YOUR INSTRUCTIONS:
Format each nonblank line of the material below as a row in a Markdown table with two columns, Row and Line Text, numbering the rows in order. Omit the pictures.

EXTRACTED ENTRIES:
%%

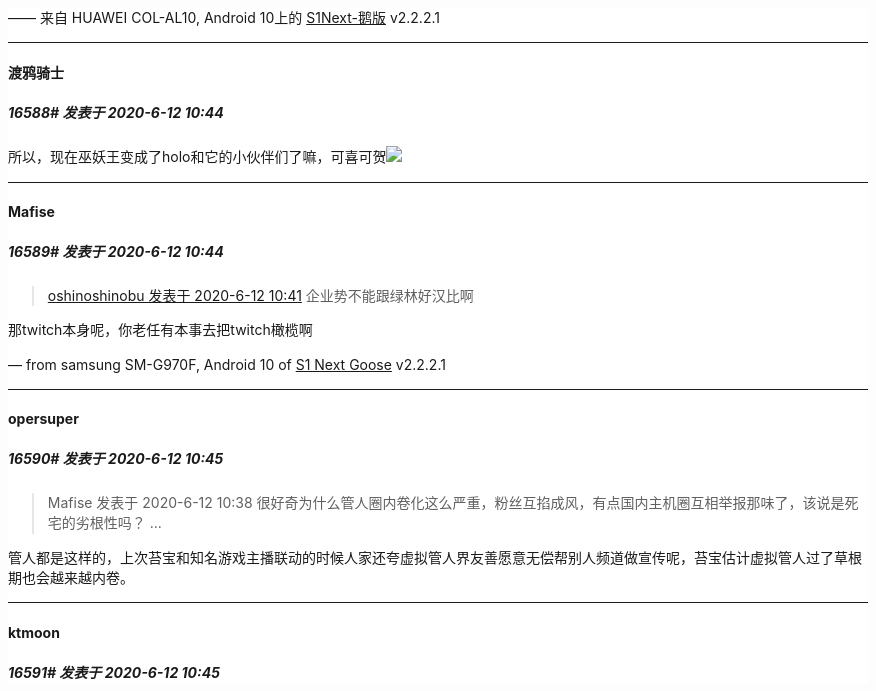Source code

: —— 来自 HUAWEI COL-AL10, Android 10上的 [S1Next-鹅版](https://github.com/ykrank/S1-Next/releases) v2.2.2.1







-----

####  渡鸦骑士  
##### 16588#       发表于 2020-6-12 10:44




所以，现在巫妖王变成了holo和它的小伙伴们了嘛，可喜可贺<img src="https://static.saraba1st.com/image/smiley/face2017/068.png" referrerpolicy="no-referrer">







-----

####  Mafise  
##### 16589#       发表于 2020-6-12 10:44



<blockquote><a href="httphttps://bbs.saraba1st.com/2b/forum.php?mod=redirect&amp;goto=findpost&amp;pid=47775013&amp;ptid=1938145" target="_blank">oshinoshinobu 发表于 2020-6-12 10:41</a>
企业势不能跟绿林好汉比啊</blockquote>
那twitch本身呢，你老任有本事去把twitch橄榄啊

— from samsung SM-G970F, Android 10 of [S1 Next Goose](https://pan.baidu.com/s/1mi43uRm) v2.2.2.1







-----

####  opersuper  
##### 16590#       发表于 2020-6-12 10:45



<blockquote>Mafise 发表于 2020-6-12 10:38
很好奇为什么管人圈内卷化这么严重，粉丝互掐成风，有点国内主机圈互相举报那味了，该说是死宅的劣根性吗？ ...</blockquote>
管人都是这样的，上次苔宝和知名游戏主播联动的时候人家还夸虚拟管人界友善愿意无偿帮别人频道做宣传呢，苔宝估计虚拟管人过了草根期也会越来越内卷。







-----

####  ktmoon  
##### 16591#       发表于 2020-6-12 10:45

%%

RESPONSE BOX:
| Row | Line Text |
|---|---|
| 1 | Source code |
| 2 | : —— 来自 HUAWEI COL-AL10, Android 10上的 [S1Next-鹅版](https://github.com/ykrank/S1-Next/releases) v2.2.2.1 |
| 3 | ----- |
| 4 | ####  渡鸦骑士   |
| 5 | ##### 16588#       发表于 2020-6-12 10:44 |
| 6 | 所以，现在巫妖王变成了holo和它的小伙伴们了嘛，可喜可贺<img src="https://static.saraba1st.com/image/smiley/face2017/068.png" referrerpolicy="no-referrer"> |
| 7 | ----- |
| 8 | ####  Mafise   |
| 9 | ##### 16589#       发表于 2020-6-12 10:44 |
| 10 | <blockquote><a href="httphttps://bbs.saraba1st.com/2b/forum.php?mod=redirect&amp;goto=findpost&amp;pid=47775013&amp;ptid=1938145" target="_blank">oshinoshinobu 发表于 2020-6-12 10:41</a> |
| 11 | 企业势不能跟绿林好汉比啊</blockquote> |
| 12 | 那twitch本身呢，你老任有本事去把twitch橄榄啊 |
| 13 | — from samsung SM-G970F, Android 10 of [S1 Next Goose](https://pan.baidu.com/s/1mi43uRm) v2.2.2.1 |
| 14 | ----- |
| 15 | ####  opersuper   |
| 16 | ##### 16590#       发表于 2020-6-12 10:45 |
| 17 | <blockquote>Mafise 发表于 2020-6-12 10:38 |
| 18 | 很好奇为什么管人圈内卷化这么严重，粉丝互掐成风，有点国内主机圈互相举报那味了，该说是死宅的劣根性吗？ ...</blockquote> |
| 19 | 管人都是这样的，上次苔宝和知名游戏主播联动的时候人家还夸虚拟管人界友善愿意无偿帮别人频道做宣传呢，苔宝估计虚拟管人过了草根期也会越来越内卷。 |
| 20 | ----- |
| 21 | ####  ktmoon   |
| 22 | ##### 16591#       发表于 2020-6-12 10:45 |